Ex-Uber CEO Travis Kalanick launched a new startup that may do away with restaurants as we now know them. If Kalanick’s new company, CloudKitchens, achieves its goal, brick and mortar restaurants will be replaced by ghost kitchens—consisting of no staff, only a few cooks and the food will be delivered by gig-economy workers through Uber Eats, DoorDash, Grubhub, and similar services.
Kalanick raised $400 million from Saudi Arabia’s sovereign-wealth fund and used some of his fortunes from Uber to build out this concept worldwide. The money will be spent on purchasing inexpensive properties in urban areas. The locations will be in densely populated locations where deliveries can be made quickly.
These virtual restaurants are similar to the WeWork concept. WeWork rents out or buys real estate, then leases out the spaces to small businesses. Similarly, CloudKitchens will own the property and commissary kitchens and then rent out space to the restaurateurs.
The renters could be well-known brands that don’t want to spend the money for another traditional location or startup entrepreneurs that desire to experiment with a new restaurant concept but can’t afford a stand-alone location.

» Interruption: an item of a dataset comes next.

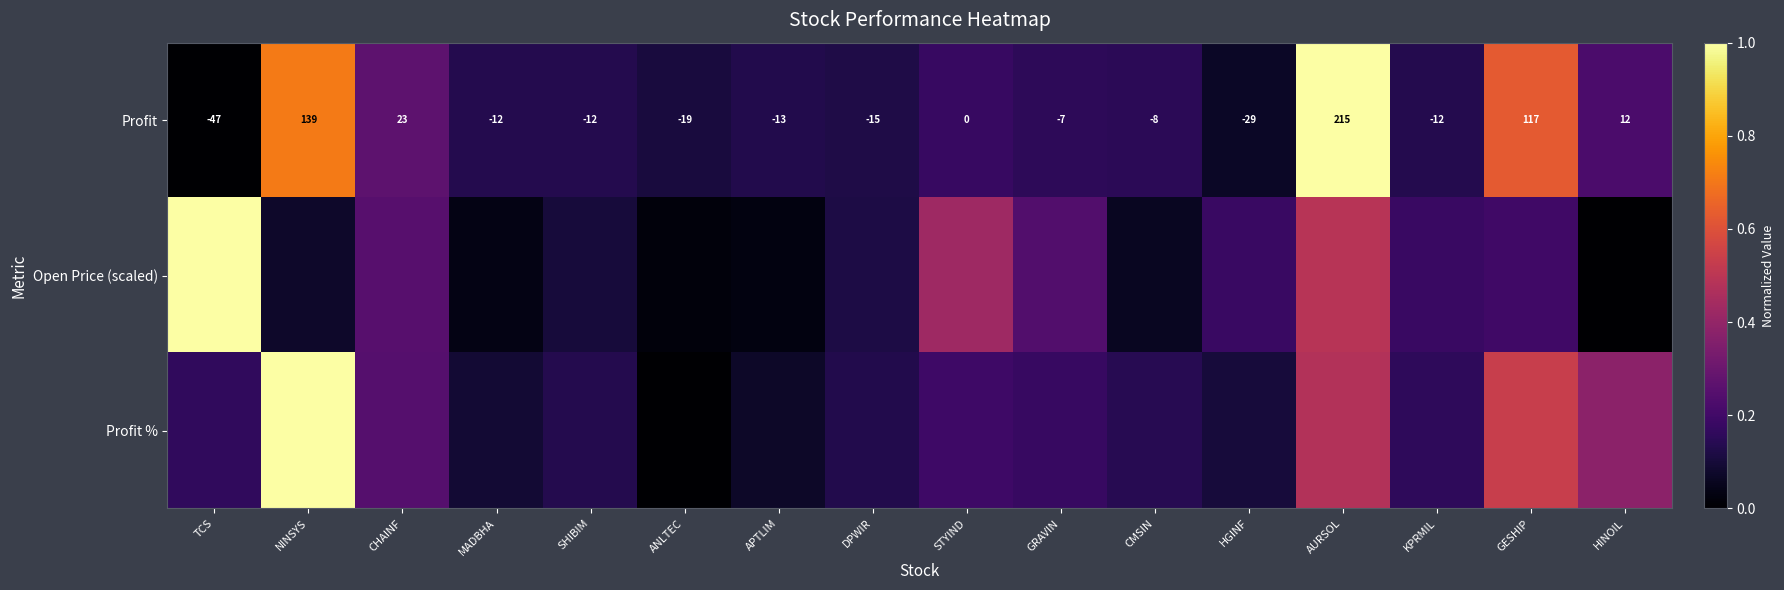

At which label does Profit first exceed -8?

NINSYS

For current or potential restaurant owners, instead of paying over $1 million to build out a brick and mortar restaurant, they could easily get started in a CloudKitchens with a small deposit, along with some other expenses. With this type of ghost restaurant, the costs will be considerably less than going the traditional route.
Owners won’t have to search for a location and conduct foot traffic studies, sign a long-term, costly lease, put up a lot of money upfront for the lease, invest in all of the necessary kitchen appliances, tables, and chairs. The startup restaurateur won’t have to pay a large staff of waiters, busboys, bartenders, and workers. All they need to get up and running is a chef and a couple of cooks to prepare the food. This could be a boom for restaurant entrepreneurs.
As opposed to going to a sit-down location, customers place their orders through an app and the food is delivered by independent contractors. Presumably, the cost savings should be passed along to the customers who will pay less than they would if they went to a regular restaurant.
This concept feeds into the trend of people staying at home, watching Netflix and paying for food delivery. It also is a play on the unintended consequences of the push to increase the minimum wage. The restaurant business notoriously operates on a razor-thin profit margin. The workers are one of the largest expenditures. Without the need to pay waiters, hosts, and other restaurant personnel, profits should be much higher. There is no need to pay exorbitant rent, as the kitchens are run out of communal spaces in cheap locations. Since the delivery persons are contractors, there is no need to pay these drivers benefits, sick and vacation days.
The food delivery market, according to CloudKitchens, is worth over $35 billion per year in the U.S.—and growing fast. The majority of food delivery comes from traditional restaurants, but these locations are not always set up to successfully run this function. This approach seems attractive to both the consumer and the perspective restaurateur.
Unfortunately, there will be some people who will lose out if this trend takes hold. These are the hard-working folks on the lower end of the work spectrum. New immigrants to the U.S., those who don’t possess a high school degree or are unable to procure a full-time, permanent job rely upon, in part, jobs in the food industry. Without these first-rung types of positions available, it will make it harder for certain groups to gain access to the working world.
CloudKitchens may run into the same issues that are plaguing Uber, Lyft and other app-based tech companies that use independent contractors. There is a big movement by state legislatures, such as California and New Jersey, to go after companies that, in their opinions, misclassify employees as independent contractors. The states claim that the tech companies are taking advantage of these workers by not offering the benefits and pay that would be ordinarily afforded to an employee. Also, the states assert that the companies are doing this to avoid paying their fair share of taxes.
It will be interesting to watch how this all plays out.